- [Directive] Write out the text from each page in the material below again, swapping "ministro" for "ministra" and leaving everything else the same. Leave the pictures out of your answer.

(Dataset entries)
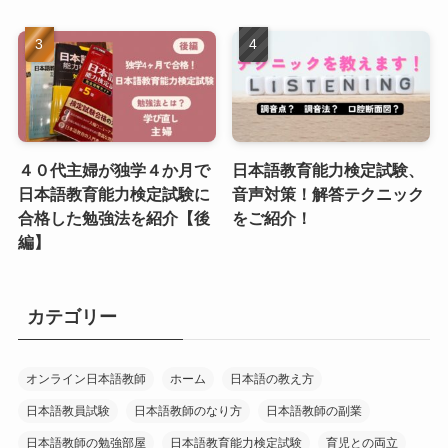
４０代主婦が独学４か月で
日本語教育能力検定試験、
日本語教育能力検定試験に
音声対策！解答テクニック
合格した勉強法を紹介【後
をご紹介！
編】
カテゴリー
オンライン日本語教師
ホーム
日本語の教え方
日本語教員試験
日本語教師のなり方
日本語教師の副業
日本語教師の勉強部屋
日本語教育能力検定試験
育児との両立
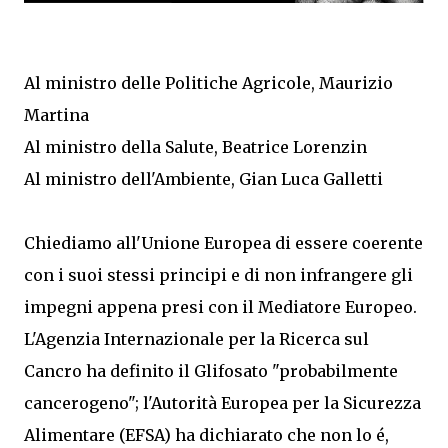
Al ministro delle Politiche Agricole, Maurizio
Martina
Al ministro della Salute, Beatrice Lorenzin
Al ministro dell'Ambiente, Gian Luca Galletti
Chiediamo all'Unione Europea di essere coerente
con i suoi stessi principi e di non infrangere gli
impegni appena presi con il Mediatore Europeo.
L'Agenzia Internazionale per la Ricerca sul
Cancro ha definito il Glifosato "probabilmente
cancerogeno"; l'Autorità Europea per la Sicurezza
Alimentare (EFSA) ha dichiarato che non lo é,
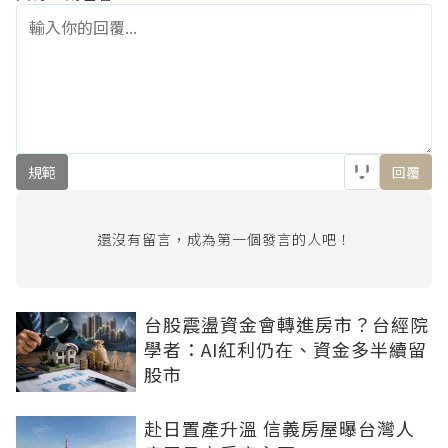
規範
回覆
還沒有留言，成為第一個發言的人吧！
台股震盪資金會轉進房市？台經院
學者：AI紅利仍在、資金多半續留
股市
赴日置產升溫 信義房屋曝台灣人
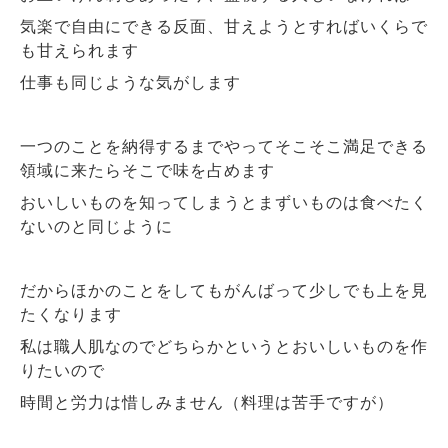
気楽で自由にできる反面、甘えようとすればいくらで
も甘えられます
仕事も同じような気がします
一つのことを納得するまでやってそこそこ満足できる
領域に来たらそこで味を占めます
おいしいものを知ってしまうとまずいものは食べたく
ないのと同じように
だからほかのことをしてもがんばって少しでも上を見
たくなります
私は職人肌なのでどちらかというとおいしいものを作
りたいので
時間と労力は惜しみません（料理は苦手ですが）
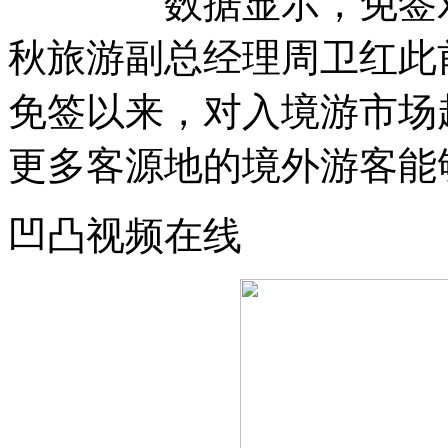
数据显示，免签对入
秋旅游副总经理周卫红此
免签以来，对入境游市场
更多客源地的境外游客能
凹凸视频在线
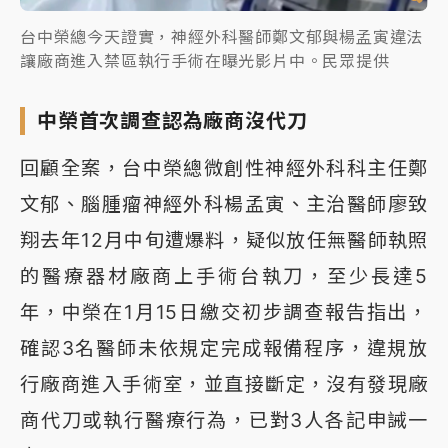
台中榮總今天證實，神經外科醫師鄭文郁與楊孟寅違法
讓廠商進入禁區執行手術在曝光影片中。民眾提供
中榮首次調查認為廠商沒代刀
回顧全案，台中榮總微創性神經外科科主任鄭
文郁、腦腫瘤神經外科楊孟寅、主治醫師廖致
翔去年12月中旬遭爆料，疑似放任無醫師執照
的醫療器材廠商上手術台執刀，至少長達5
年，中榮在1月15日繳交初步調查報告指出，
確認3名醫師未依規定完成報備程序，違規放
行廠商進入手術室，並直接斷定，沒有發現廠
商代刀或執行醫療行為，已對3人各記申誡一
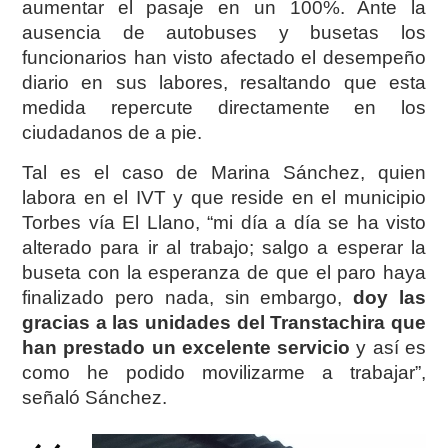
aumentar el pasaje en un 100%. Ante la
ausencia de autobuses y busetas los
funcionarios han visto afectado el desempeño
diario en sus labores, resaltando que esta
medida repercute directamente en los
ciudadanos de a pie.
Tal es el caso de Marina Sánchez, quien
labora en el IVT y que reside en el municipio
Torbes vía El Llano, “mi día a día se ha visto
alterado para ir al trabajo; salgo a esperar la
buseta con la esperanza de que el paro haya
finalizado pero nada, sin embargo,
doy las
gracias a las unidades del Transtachira que
han prestado un excelente servicio
y así es
como he podido movilizarme a trabajar”,
señaló Sánchez.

- [Solved exercise]
４０代主婦が独学４か月で
日本語教育能力検定試験、
日本語教育能力検定試験に
音声対策！解答テクニック
合格した勉強法を紹介【後
をご紹介！
編】
カテゴリー
オンライン日本語教師
ホーム
日本語の教え方
日本語教員試験
日本語教師のなり方
日本語教師の副業
日本語教師の勉強部屋
日本語教育能力検定試験
育児との両立
Al ministra delle Politiche Agricole, Maurizio
Martina
Al ministra della Salute, Beatrice Lorenzin
Al ministra dell'Ambiente, Gian Luca Galletti
Chiediamo all'Unione Europea di essere coerente
con i suoi stessi principi e di non infrangere gli
impegni appena presi con il Mediatore Europeo.
L'Agenzia Internazionale per la Ricerca sul
Cancro ha definito il Glifosato "probabilmente
cancerogeno"; l'Autorità Europea per la Sicurezza
Alimentare (EFSA) ha dichiarato che non lo é,
規範
回覆
還沒有留言，成為第一個發言的人吧！
台股震盪資金會轉進房市？台經院
學者：AI紅利仍在、資金多半續留
股市
赴日置產升溫 信義房屋曝台灣人
気楽で自由にできる反面、甘えようとすればいくらで
も甘えられます
仕事も同じような気がします
一つのことを納得するまでやってそこそこ満足できる
領域に来たらそこで味を占めます
おいしいものを知ってしまうとまずいものは食べたく
ないのと同じように
だからほかのことをしてもがんばって少しでも上を見
たくなります
私は職人肌なのでどちらかというとおいしいものを作
りたいので
時間と労力は惜しみません（料理は苦手ですが）
数据显示，免签对入
秋旅游副总经理周卫红此
免签以来，对入境游市场
更多客源地的境外游客能
凹凸视频在线
台中榮總今天證實，神經外科醫師鄭文郁與楊孟寅違法
讓廠商進入禁區執行手術在曝光影片中。民眾提供
中榮首次調查認為廠商沒代刀
回顧全案，台中榮總微創性神經外科科主任鄭
文郁、腦腫瘤神經外科楊孟寅、主治醫師廖致
翔去年12月中旬遭爆料，疑似放任無醫師執照
的醫療器材廠商上手術台執刀，至少長達5
年，中榮在1月15日繳交初步調查報告指出，
確認3名醫師未依規定完成報備程序，違規放
行廠商進入手術室，並直接斷定，沒有發現廠
商代刀或執行醫療行為，已對3人各記申誡一
aumentar el pasaje en un 100%. Ante la
ausencia de autobuses y busetas los
funcionarios han visto afectado el desempeño
diario en sus labores, resaltando que esta
medida repercute directamente en los
ciudadanos de a pie.
Tal es el caso de Marina Sánchez, quien
labora en el IVT y que reside en el municipio
Torbes vía El Llano, “mi día a día se ha visto
alterado para ir al trabajo; salgo a esperar la
buseta con la esperanza de que el paro haya
finalizado pero nada, sin embargo,
doy las
gracias a las unidades del Transtachira que
han prestado un excelente servicio
y así es
como he podido movilizarme a trabajar”,
señaló Sánchez.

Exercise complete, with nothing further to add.